The second Unicode-related size issues come when the XML document has been parsed and read into the computer: Typically, parsers will convert the original XML document's characters into a standard internal encoding for processing, almost always UTF-8 or UTF-16, so that any Unicode characters can be included. The same size advantages and disadvantages for various languages apply here: English and European languages will generally use less space with UTF-8, whereas nonalphabetic languages, such as Chinese, will use less space with UTF-16. There are also processing considerations: UTF-8 works better with older libraries in some programming languages, such as C and C++, but string manipulation can be tricky because characters do not have a fixed width. UTF-16 gives all characters a fixed width and works well with modern programming languages, such as Java, but it can be difficult to use in older libraries and programming languages.

8.4.2 Internalization

Internalization is a useful trick from older programming languages, such as LISP. Because the same symbol, such as list, can appear frequently in a LISP program, implementers can save space if they put exactly one copy of each symbol in a lookup table and always point to that one location, rather than copying the symbol over and over again and wasting memory.
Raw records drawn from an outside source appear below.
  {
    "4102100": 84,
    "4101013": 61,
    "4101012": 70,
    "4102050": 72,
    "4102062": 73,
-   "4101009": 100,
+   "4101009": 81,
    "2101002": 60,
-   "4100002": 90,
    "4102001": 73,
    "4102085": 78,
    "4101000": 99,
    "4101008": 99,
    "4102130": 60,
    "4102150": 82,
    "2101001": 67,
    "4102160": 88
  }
Many, if not most, XML parsers internalize element and attribute names in the same way, as a name may appear hundreds or thousands of times in an XML document. In Listing 8-6, the element name list appears twice, and the name item appears eight times, but the XML parser would allocate only a single instance of each in memory.
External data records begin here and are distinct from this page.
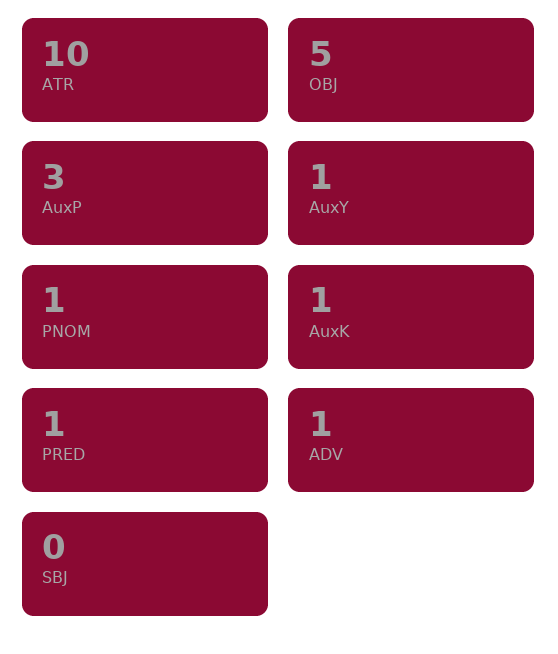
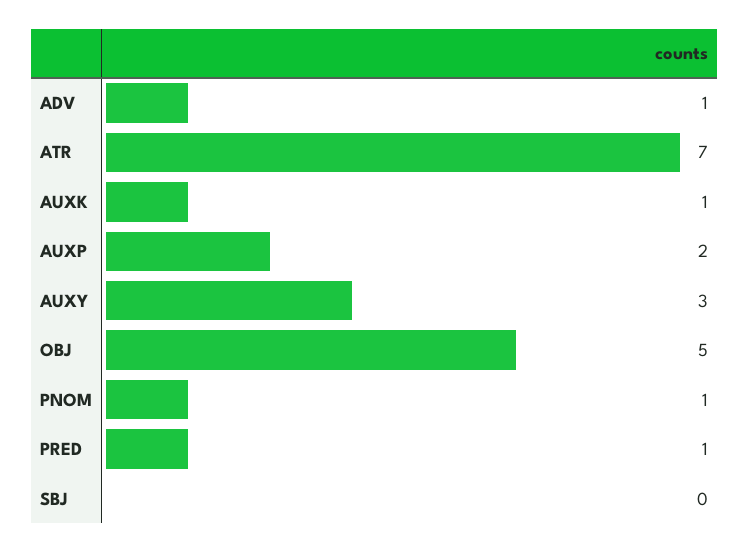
  {
-   "ATR": 10,
+   "ATR": 7,
    "OBJ": 5,
-   "AuxP": 3,
+   "AuxP": 2,
-   "AuxY": 1,
+   "AuxY": 3,
    "PNOM": 1,
    "AuxK": 1,
    "PRED": 1,
    "ADV": 1,
    "SBJ": 0
  }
Example 8-6. Repeated Names

<list>
  <item>100</item>
  <item>200</item>
  <item>300</item>
  <item>400</item>
</list>

In general, parsers do not internalize other strings, such as attribute values and character data, as they are much less likely to be repeated, and internalizing adds some processing overhead. However, an attribute value or character data content in XML documents is sometimes limited to a set of enumerated values: For example, the status of a task entry in a dictionary might be "draft", "pending", "approved", or "released". Because the value must be one of these and no other, an application can internalize the value of the element or attribute holding the information, as the values are very likely to repeat. Sometimes, XML schemas and DTDs can provide hints to XML processors about what values are enumerated, but applications should pay attention to internalization opportunities as well, as they can provide important memory savings.

8.4.3 Compression

If an XML document is going out over the network or being kept in long-term storage, brute-force compression is sometimes a much better choice than any of the other techniques in this section. XML is text with a lot of repetition, so it compresses surprisingly well. For example, at the point that I'm writing this paragraph, the XML manuscript for this book is 440,320 bytes long. Simply running the manuscript through the UNIX bzip2 -9 command reduces its size to 98,815 bytes, or only 22 percent of the original. If you are willing to trade a bit of processing time for the sake of reducing storage or network bandwidth requirements, straightforward compression will save far more space than any of the other techniques in this section and will outperform almost any optimized binary format as well.

Unfortunately, brute-force compression is not always the answer. Compressed XML needs to uncompressed before it can be used in any way, and it is virtually useless for in-memory processing. In these cases, specialized compression techniques, such as internalization, can bring some savings, but they are much less dramatic.